La famille fonctionne comme un état qui fonctionne comme une famille, respectivement le roi et le père au centre et Dieu le Père au-dessus de cette hiérarchie patriarcale. Mais si le roi l’est par droit divin, le père ne l’est pas et usurpe même un droit canon que l’Église, sans le lui refuser, lui dénie : celui de marier les enfants. En effet, le Concile de Latran IV de 1215, qui fait du mariage un dogme et le rend indissoluble pour protéger la femme, fixant l’âge nubile de la fille à 12 ans et du garçon, à 14, le définit comme l’union de deux libres volontés, qui se passe même de prêtre, puisque c’est devant Dieu qu’il se fait et non obligatoirement « ante ecclesiam », ‘devant l’Église’, et sans besoin de l’autorisation des parents : c’est « le mariage de l’ombre », le mariage secret,  qui permet les multiples  des « épouseurs à toutes mains » comme Don Juan. L’Église ne condamnera jamais ce libre mariage fondamental, même en lui donnant le garde-feu de la publication des bans et des témoins lors du Concile de Trente de la Contre-Réforme.

Pour contrer cette liberté du mariage, qui contrarie les alliances matrimoniales, politiques et financières des familles, le pouvoir laïque, dans l’irrespect du droit canonique recule de plus en plus l’âge de la majorité civile des enfants qui leur permet de disposer librement de leur vie, le repoussant à 24 ans pour les filles et 28 pour les garçons, sous peine d’être déshérités s’ils ne se soumettent pas au choix matrimonial des parents : quand on connaît l’échelle des âges à l’époque, on voit la longue et exaspérante dépendance imposée par d’abusifs parents à leur progéniture. Qui use des enlèvements consentis entre conjoints pour contrecarrer les desseins matrimoniaux des parents et leur imposer leur libre choix, mais à leurs risques et périls financiers : l’intouchable Condé s’en fera une spécialité pour aider ses amis en mal avec leurs familles.

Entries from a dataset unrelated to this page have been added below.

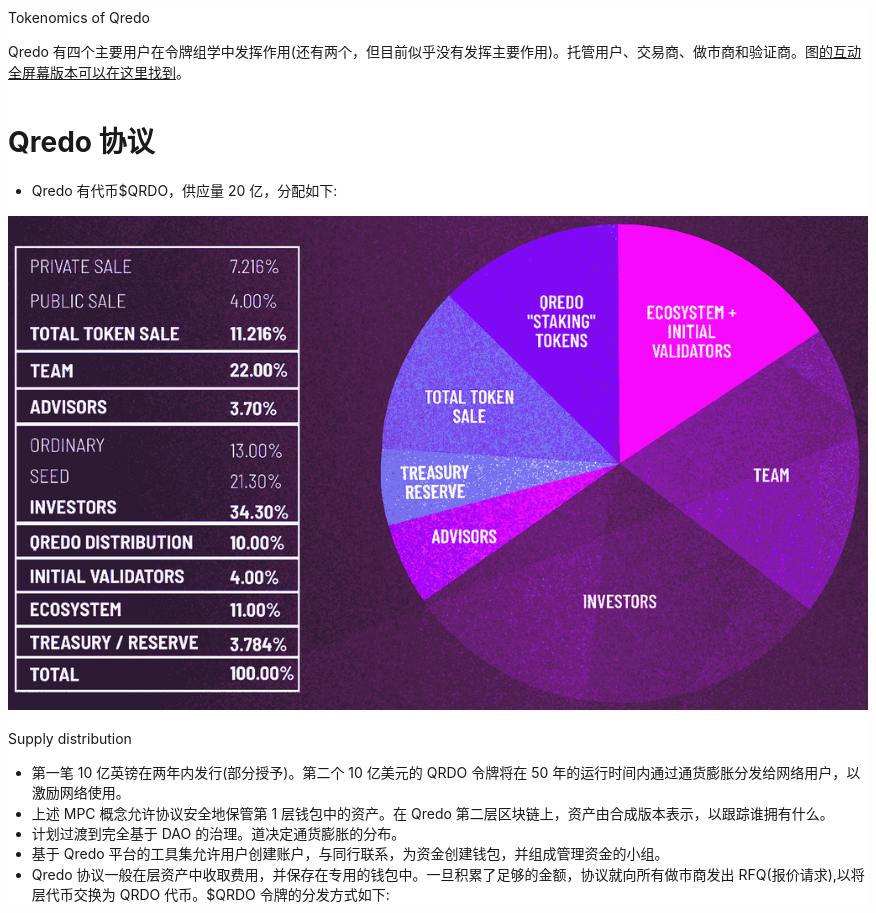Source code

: Tokenomics of Qredo

Qredo 有四个主要用户在令牌组学中发挥作用(还有两个，但目前似乎没有发挥主要作用)。托管用户、交易商、做市商和验证商。图[的互动全屏幕版本可以在这里找到](https://viewer.diagrams.net/?tags=%7B%7D&highlight=0000ff&layers=1&nav=1&title=tokenomics_QREDO.drawio#Uhttps%3A%2F%2Fdrive.google.com%2Fuc%3Fid%3D1V08nG9EhpkXJ618XVQhqVs7cwlK_-nEx%26export%3Ddownload)。

# Qredo 协议

*   Qredo 有代币$QRDO，供应量 20 亿，分配如下:

![](img/e2c3eb63099af96eca0d19b2c4059338.png)

Supply distribution

*   第一笔 10 亿英镑在两年内发行(部分授予)。第二个 10 亿美元的 QRDO 令牌将在 50 年的运行时间内通过通货膨胀分发给网络用户，以激励网络使用。
*   上述 MPC 概念允许协议安全地保管第 1 层钱包中的资产。在 Qredo 第二层区块链上，资产由合成版本表示，以跟踪谁拥有什么。
*   计划过渡到完全基于 DAO 的治理。道决定通货膨胀的分布。
*   基于 Qredo 平台的工具集允许用户创建账户，与同行联系，为资金创建钱包，并组成管理资金的小组。
*   Qredo 协议一般在层资产中收取费用，并保存在专用的钱包中。一旦积累了足够的金额，协议就向所有做市商发出 RFQ(报价请求),以将层代币交换为 QRDO 代币。$QRDO 令牌的分发方式如下:
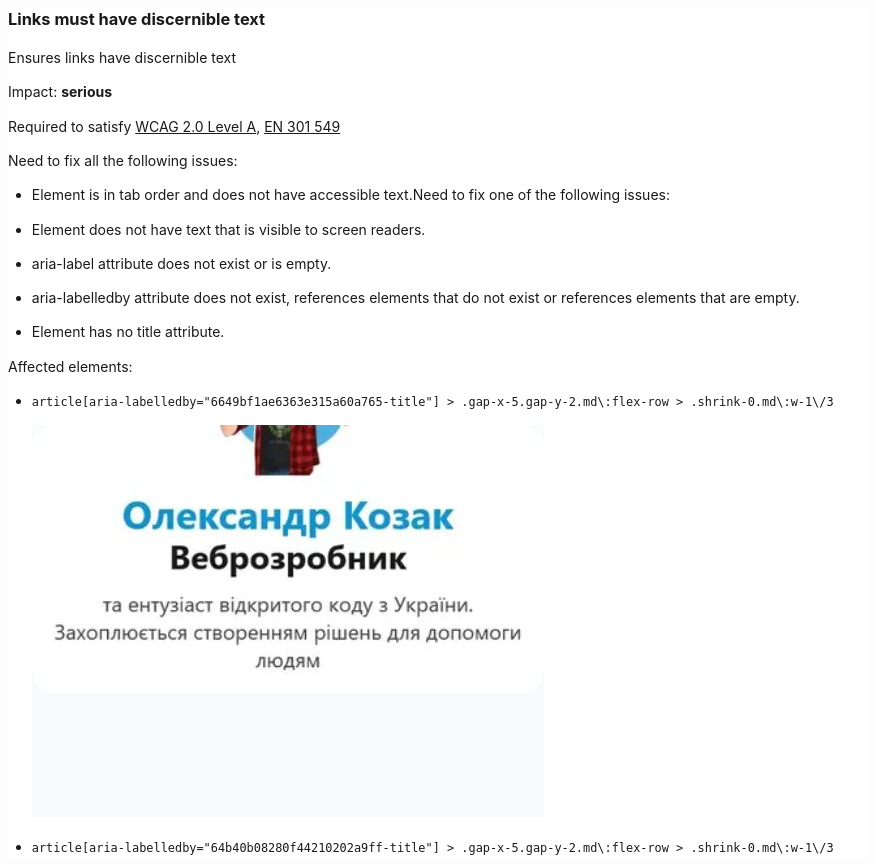 ### Links must have discernible text

Ensures links have discernible text

Impact: **serious**

Required to satisfy [WCAG 2.0 Level A](https://www.w3.org/TR/WCAG20/), [EN 301 549](https://www.etsi.org/deliver/etsi_en/301500_301599/301549/03.02.01_60/en_301549v030201p.pdf)

Need to fix all the following issues:

- Element is in tab order and does not have accessible text.Need to fix one of the following issues:

- Element does not have text that is visible to screen readers.
- aria-label attribute does not exist or is empty.
- aria-labelledby attribute does not exist, references elements that do not exist or references elements that are empty.
- Element has no title attribute.

Affected elements:

- `article[aria-labelledby="6649bf1ae6363e315a60a765-title"] > .gap-x-5.gap-y-2.md\:flex-row > .shrink-0.md\:w-1\/3`

	![screenshot](screenshots/22-0.jpg)
- `article[aria-labelledby="64b40b08280f44210202a9ff-title"] > .gap-x-5.gap-y-2.md\:flex-row > .shrink-0.md\:w-1\/3`
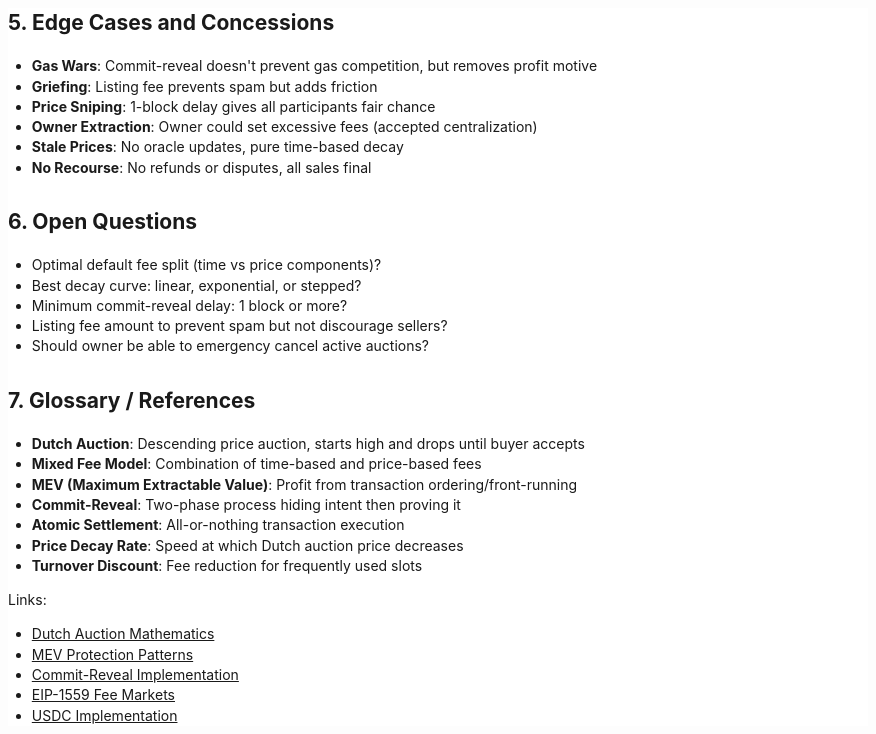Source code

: ## 5. Edge Cases and Concessions

- **Gas Wars**: Commit-reveal doesn't prevent gas competition, but removes profit motive
- **Griefing**: Listing fee prevents spam but adds friction
- **Price Sniping**: 1-block delay gives all participants fair chance
- **Owner Extraction**: Owner could set excessive fees (accepted centralization)
- **Stale Prices**: No oracle updates, pure time-based decay
- **No Recourse**: No refunds or disputes, all sales final

## 6. Open Questions

- Optimal default fee split (time vs price components)?
- Best decay curve: linear, exponential, or stepped?
- Minimum commit-reveal delay: 1 block or more?
- Listing fee amount to prevent spam but not discourage sellers?
- Should owner be able to emergency cancel active auctions?

## 7. Glossary / References

- **Dutch Auction**: Descending price auction, starts high and drops until buyer accepts
- **Mixed Fee Model**: Combination of time-based and price-based fees
- **MEV (Maximum Extractable Value)**: Profit from transaction ordering/front-running
- **Commit-Reveal**: Two-phase process hiding intent then proving it
- **Atomic Settlement**: All-or-nothing transaction execution
- **Price Decay Rate**: Speed at which Dutch auction price decreases
- **Turnover Discount**: Fee reduction for frequently used slots

Links:
- [Dutch Auction Mathematics](https://www.jstor.org/stable/2951491)
- [MEV Protection Patterns](https://docs.flashbots.net/flashbots-protect/overview)
- [Commit-Reveal Implementation](https://github.com/OpenZeppelin/openzeppelin-contracts/blob/master/contracts/utils/cryptography/CommitReveal.sol)
- [EIP-1559 Fee Markets](https://eips.ethereum.org/EIPS/eip-1559)
- [USDC Implementation](https://github.com/centre-io/centre-tokens)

Donc, tout comme le thème de la marâtre, celui du conflit domestique entre parents et enfants à propos du mariage n’est pas qu’un poncif littéraire et théâtral du temps. Il nourrit ce que j’ai appelé dans un livre la gérontophobie, la haine des vieux, détenteurs tyranniques du pouvoir et de l’argent. En France, la contemporaine Affaire des Poisons, où « la poudre de succession » y est un doux euphémisme pour l’arsenic permettant d’accélérer le pas, le trépas, d’un riche parent abusivement attardé à jouir de cette terre au détriment de l’héritier impatient, en est un symptôme[2].

Benito Pelegrin

[2] Je renvoie à mon livre D’Un Temps d’incertitude, Sulliver, 2008 et à mes travaux ultérieurs sur le statut du mariage exposés dans des colloques et congrès.